I could go on, but you get the idea. But unfortunately for you, none of these challenges makes magic real. We really do have to let that sink in, and deeply. Magic will work no less well for losing weight or finding health than it does for literacy, or advanced education, or managing money, or anything else that matters in life.
So let's get back to my title. If you believed it, even for an instant, I'm afraid we have to append another adjective: gullible. Care to buy the Brooklyn Bridge? I mean no offense. Trust me, you are in the best and most commodious of company.
But you didn't really believe it. You simply wanted to believe it. But here, we can perhaps save ourselves with a bit of help from that new-age messiah, Mick Jagger. You can't always get what you want, but if you acknowledge that, you just might find you get what you need.
Then what? Then this is just like any other worthwhile endeavor in life. It takes someone with genuine and hard-earned expertise willing to teach, and someone willing to put in some time and effort to learn the ropes and acquire the applicable skills, because the prize is worth it. I think that can be us; I'm willing if you are.
As for that title, ageless per se, isn't possible.

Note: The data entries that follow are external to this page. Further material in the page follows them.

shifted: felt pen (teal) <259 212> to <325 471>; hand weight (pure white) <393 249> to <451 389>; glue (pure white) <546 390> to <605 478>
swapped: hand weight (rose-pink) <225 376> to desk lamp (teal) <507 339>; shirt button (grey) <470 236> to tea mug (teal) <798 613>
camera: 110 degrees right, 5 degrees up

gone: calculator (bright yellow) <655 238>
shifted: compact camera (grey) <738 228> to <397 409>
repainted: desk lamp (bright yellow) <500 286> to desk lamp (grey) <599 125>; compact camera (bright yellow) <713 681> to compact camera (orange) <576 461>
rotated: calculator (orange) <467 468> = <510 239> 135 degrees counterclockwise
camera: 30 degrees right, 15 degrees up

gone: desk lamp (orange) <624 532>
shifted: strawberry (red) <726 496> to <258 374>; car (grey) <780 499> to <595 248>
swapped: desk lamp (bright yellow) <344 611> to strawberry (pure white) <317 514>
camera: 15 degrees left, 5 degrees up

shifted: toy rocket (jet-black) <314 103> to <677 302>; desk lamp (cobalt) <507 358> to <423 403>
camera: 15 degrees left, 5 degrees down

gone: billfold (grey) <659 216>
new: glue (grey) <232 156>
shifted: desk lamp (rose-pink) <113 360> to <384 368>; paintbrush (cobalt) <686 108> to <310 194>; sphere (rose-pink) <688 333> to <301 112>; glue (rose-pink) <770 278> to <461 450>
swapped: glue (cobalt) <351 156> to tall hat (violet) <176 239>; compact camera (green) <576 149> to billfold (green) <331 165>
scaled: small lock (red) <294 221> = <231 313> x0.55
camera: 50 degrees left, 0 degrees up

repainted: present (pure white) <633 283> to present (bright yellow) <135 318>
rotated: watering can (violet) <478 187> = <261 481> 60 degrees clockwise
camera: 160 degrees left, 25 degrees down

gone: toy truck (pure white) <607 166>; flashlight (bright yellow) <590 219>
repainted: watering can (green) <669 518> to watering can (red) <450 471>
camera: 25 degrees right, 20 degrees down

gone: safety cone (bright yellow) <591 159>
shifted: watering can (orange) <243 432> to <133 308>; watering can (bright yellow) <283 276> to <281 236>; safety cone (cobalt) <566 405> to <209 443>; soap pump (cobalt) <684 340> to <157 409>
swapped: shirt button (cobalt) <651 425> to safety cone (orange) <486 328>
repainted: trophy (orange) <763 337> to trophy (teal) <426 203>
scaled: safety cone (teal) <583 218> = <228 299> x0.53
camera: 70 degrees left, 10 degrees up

But truly durable vitality is, and once we accept our mortality, that's really what counts. We can add years to life, and certainly add life to years. That's what the Blue Zones are all about. But there's no need to point at examples so far from home. I live this advantage every day. So does my family. And yours can, too.
As for sexy, you are sexy if you think you are. Better yet, you are sexy if someone else thinks you are -- and especially if the right someone else thinks you are. Either way, sexy is in the eyes of the beholder.
But lean and vital, healthy and substantially disease-proof -- those are objective, and objectively within reach. Ideally the world would change in ways to put these on a path of lesser resistance. I, and many others, work toward that goal every day. But in the meantime, your fate is to a remarkable degree, in your own hands.
Folks, you truly can get "there" from here. It just requires the exact formula that every other worthwhile thing requires. Acquiring the relevant skills and knowledge, and applying them. I can teach them, but you have to learn and apply them. The formula involves some effort on your part, a bit of time, treating what matters as if it matters. It requires being realistic. There is no magic involved.
"There" is a very good place. "There" is a place that is, to a stunning degree, disease free. "There" is a place where you can share the benefits of vitality and the pleasure attached to it with those you love. There is a place where health is better, and consequently, life is better. Healthy people truly do have more fun.
You can get "there" from here. But only if once and for all you accept that when you hear promises of magical formulas, there is certainly no "there," there.